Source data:
-- Opening Marker --

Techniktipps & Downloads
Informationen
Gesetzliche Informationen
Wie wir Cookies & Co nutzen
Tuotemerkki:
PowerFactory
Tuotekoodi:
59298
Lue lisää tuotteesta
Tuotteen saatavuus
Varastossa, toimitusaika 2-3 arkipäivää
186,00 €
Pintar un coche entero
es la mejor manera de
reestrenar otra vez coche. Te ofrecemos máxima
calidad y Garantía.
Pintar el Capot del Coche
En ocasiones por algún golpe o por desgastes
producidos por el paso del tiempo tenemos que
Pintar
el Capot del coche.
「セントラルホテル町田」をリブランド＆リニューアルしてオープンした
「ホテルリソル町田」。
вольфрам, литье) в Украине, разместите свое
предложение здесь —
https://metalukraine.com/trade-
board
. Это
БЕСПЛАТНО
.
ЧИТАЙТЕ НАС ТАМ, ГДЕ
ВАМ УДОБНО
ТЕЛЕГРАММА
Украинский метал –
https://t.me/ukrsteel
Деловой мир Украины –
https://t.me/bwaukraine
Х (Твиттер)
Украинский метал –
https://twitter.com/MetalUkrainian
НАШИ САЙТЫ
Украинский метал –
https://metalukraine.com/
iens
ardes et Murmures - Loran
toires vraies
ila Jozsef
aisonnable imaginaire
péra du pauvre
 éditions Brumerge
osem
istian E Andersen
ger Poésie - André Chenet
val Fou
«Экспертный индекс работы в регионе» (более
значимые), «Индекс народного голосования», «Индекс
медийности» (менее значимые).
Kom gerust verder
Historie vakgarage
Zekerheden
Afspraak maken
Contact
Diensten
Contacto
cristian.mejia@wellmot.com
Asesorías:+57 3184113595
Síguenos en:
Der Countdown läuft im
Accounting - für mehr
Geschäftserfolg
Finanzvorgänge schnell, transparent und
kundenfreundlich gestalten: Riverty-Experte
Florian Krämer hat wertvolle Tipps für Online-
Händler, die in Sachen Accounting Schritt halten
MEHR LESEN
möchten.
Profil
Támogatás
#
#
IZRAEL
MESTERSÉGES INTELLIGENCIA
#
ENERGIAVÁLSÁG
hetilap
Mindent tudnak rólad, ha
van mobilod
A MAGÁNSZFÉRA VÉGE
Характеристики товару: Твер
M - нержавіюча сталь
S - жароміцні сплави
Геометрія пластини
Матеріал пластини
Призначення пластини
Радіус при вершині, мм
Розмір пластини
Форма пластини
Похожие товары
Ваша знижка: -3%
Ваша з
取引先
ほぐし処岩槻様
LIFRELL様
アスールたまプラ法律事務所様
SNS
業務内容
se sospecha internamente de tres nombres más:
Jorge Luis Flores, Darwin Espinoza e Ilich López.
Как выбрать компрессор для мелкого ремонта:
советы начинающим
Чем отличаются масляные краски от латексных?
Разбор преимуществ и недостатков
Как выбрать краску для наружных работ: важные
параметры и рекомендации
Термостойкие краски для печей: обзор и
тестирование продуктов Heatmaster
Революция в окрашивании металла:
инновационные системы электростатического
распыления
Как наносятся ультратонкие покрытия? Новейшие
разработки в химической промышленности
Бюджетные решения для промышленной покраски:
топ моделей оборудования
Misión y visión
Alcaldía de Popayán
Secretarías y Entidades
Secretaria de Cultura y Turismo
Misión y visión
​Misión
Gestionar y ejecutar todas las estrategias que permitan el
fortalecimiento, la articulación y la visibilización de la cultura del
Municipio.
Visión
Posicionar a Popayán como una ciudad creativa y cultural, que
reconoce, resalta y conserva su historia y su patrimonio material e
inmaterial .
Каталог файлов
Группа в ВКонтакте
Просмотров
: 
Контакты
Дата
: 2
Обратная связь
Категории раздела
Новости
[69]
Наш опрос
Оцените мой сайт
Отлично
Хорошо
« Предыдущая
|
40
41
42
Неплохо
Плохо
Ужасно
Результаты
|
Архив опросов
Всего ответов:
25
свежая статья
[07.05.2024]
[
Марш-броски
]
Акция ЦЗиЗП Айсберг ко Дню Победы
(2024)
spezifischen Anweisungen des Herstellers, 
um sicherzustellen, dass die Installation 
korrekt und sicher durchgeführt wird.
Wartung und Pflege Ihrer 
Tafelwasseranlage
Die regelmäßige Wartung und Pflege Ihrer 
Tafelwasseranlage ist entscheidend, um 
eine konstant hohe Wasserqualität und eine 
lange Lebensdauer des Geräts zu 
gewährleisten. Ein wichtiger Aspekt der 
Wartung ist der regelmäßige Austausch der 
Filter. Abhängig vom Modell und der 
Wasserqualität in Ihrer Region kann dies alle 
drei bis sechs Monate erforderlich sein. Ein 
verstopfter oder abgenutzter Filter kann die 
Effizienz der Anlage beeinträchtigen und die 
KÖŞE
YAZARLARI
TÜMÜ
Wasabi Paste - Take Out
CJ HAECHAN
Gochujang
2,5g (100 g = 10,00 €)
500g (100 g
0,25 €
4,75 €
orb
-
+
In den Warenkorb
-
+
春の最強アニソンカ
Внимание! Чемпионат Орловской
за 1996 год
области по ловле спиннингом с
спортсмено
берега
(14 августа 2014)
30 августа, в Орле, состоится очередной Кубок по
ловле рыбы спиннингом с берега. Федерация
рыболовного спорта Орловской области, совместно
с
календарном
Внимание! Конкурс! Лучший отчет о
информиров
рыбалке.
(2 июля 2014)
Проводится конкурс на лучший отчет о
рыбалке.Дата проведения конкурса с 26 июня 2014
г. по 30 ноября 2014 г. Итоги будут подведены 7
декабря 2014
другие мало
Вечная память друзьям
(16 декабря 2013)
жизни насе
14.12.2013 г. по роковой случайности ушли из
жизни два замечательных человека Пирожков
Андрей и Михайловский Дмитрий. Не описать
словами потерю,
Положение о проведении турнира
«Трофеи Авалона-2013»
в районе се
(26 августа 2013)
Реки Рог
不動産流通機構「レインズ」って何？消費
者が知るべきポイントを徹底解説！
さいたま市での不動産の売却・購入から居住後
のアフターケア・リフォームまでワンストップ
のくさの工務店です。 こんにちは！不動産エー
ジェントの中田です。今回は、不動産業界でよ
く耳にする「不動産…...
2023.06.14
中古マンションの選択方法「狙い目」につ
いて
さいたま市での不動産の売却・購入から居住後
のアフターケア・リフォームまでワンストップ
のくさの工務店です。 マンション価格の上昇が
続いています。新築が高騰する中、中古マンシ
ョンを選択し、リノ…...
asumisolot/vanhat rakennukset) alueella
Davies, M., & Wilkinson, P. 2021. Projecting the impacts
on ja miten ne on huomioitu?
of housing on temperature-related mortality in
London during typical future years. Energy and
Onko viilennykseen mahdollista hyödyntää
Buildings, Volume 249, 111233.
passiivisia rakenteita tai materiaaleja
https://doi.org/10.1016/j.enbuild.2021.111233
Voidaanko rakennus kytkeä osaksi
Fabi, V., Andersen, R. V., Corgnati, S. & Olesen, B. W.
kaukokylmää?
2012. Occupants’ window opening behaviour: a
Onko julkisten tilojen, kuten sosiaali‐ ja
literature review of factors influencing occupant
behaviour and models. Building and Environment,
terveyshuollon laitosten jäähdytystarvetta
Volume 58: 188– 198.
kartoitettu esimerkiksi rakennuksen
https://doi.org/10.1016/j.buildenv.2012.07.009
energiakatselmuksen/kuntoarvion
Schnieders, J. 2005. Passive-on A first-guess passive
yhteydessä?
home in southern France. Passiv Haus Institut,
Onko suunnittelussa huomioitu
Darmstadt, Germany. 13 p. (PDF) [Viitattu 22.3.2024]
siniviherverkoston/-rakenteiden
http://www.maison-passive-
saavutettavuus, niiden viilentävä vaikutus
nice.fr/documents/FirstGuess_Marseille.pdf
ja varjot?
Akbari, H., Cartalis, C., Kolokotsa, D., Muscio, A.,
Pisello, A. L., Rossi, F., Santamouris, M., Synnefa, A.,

-- Closing Marker --

### Work to complete
Output exactly the lines above, from the one holding "home in southern" through the end of the data, including the first and last.

### Task solution
home in southern France. Passiv Haus Institut,
Onko suunnittelussa huomioitu
Darmstadt, Germany. 13 p. (PDF) [Viitattu 22.3.2024]
siniviherverkoston/-rakenteiden
http://www.maison-passive-
saavutettavuus, niiden viilentävä vaikutus
nice.fr/documents/FirstGuess_Marseille.pdf
ja varjot?
Akbari, H., Cartalis, C., Kolokotsa, D., Muscio, A.,
Pisello, A. L., Rossi, F., Santamouris, M., Synnefa, A.,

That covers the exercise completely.